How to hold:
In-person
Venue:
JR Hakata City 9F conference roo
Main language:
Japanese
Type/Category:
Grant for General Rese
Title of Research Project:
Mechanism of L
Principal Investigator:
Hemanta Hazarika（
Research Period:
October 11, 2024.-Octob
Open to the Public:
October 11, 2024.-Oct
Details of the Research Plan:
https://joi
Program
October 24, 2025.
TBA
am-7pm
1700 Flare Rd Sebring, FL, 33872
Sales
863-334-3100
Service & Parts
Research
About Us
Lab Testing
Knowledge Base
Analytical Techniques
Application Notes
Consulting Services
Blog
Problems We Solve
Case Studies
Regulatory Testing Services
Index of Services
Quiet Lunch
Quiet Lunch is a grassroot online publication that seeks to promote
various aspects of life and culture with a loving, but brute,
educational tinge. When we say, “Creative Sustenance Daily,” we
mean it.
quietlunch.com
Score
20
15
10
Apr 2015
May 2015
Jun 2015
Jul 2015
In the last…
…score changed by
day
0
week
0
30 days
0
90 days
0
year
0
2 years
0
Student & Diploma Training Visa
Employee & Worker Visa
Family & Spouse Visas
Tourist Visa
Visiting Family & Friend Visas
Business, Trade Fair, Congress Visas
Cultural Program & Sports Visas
================
> _Work instruction_:
Present the lines of the listing above as a Markdown table with the columns "Row" and "Line", numbering each line and leaving out any blank lines.

> _Your response_:
| Row | Line |
|---|---|
| 1 | How to hold: |
| 2 | In-person |
| 3 | Venue: |
| 4 | JR Hakata City 9F conference roo |
| 5 | Main language: |
| 6 | Japanese |
| 7 | Type/Category: |
| 8 | Grant for General Rese |
| 9 | Title of Research Project: |
| 10 | Mechanism of L |
| 11 | Principal Investigator: |
| 12 | Hemanta Hazarika（ |
| 13 | Research Period: |
| 14 | October 11, 2024.-Octob |
| 15 | Open to the Public: |
| 16 | October 11, 2024.-Oct |
| 17 | Details of the Research Plan: |
| 18 | https://joi |
| 19 | Program |
| 20 | October 24, 2025. |
| 21 | TBA |
| 22 | am-7pm |
| 23 | 1700 Flare Rd Sebring, FL, 33872 |
| 24 | Sales |
| 25 | 863-334-3100 |
| 26 | Service & Parts |
| 27 | Research |
| 28 | About Us |
| 29 | Lab Testing |
| 30 | Knowledge Base |
| 31 | Analytical Techniques |
| 32 | Application Notes |
| 33 | Consulting Services |
| 34 | Blog |
| 35 | Problems We Solve |
| 36 | Case Studies |
| 37 | Regulatory Testing Services |
| 38 | Index of Services |
| 39 | Quiet Lunch |
| 40 | Quiet Lunch is a grassroot online publication that seeks to promote |
| 41 | various aspects of life and culture with a loving, but brute, |
| 42 | educational tinge. When we say, “Creative Sustenance Daily,” we |
| 43 | mean it. |
| 44 | quietlunch.com |
| 45 | Score |
| 46 | 20 |
| 47 | 15 |
| 48 | 10 |
| 49 | Apr 2015 |
| 50 | May 2015 |
| 51 | Jun 2015 |
| 52 | Jul 2015 |
| 53 | In the last… |
| 54 | …score changed by |
| 55 | day |
| 56 | 0 |
| 57 | week |
| 58 | 0 |
| 59 | 30 days |
| 60 | 0 |
| 61 | 90 days |
| 62 | 0 |
| 63 | year |
| 64 | 0 |
| 65 | 2 years |
| 66 | 0 |
| 67 | Student & Diploma Training Visa |
| 68 | Employee & Worker Visa |
| 69 | Family & Spouse Visas |
| 70 | Tourist Visa |
| 71 | Visiting Family & Friend Visas |
| 72 | Business, Trade Fair, Congress Visas |
| 73 | Cultural Program & Sports Visas |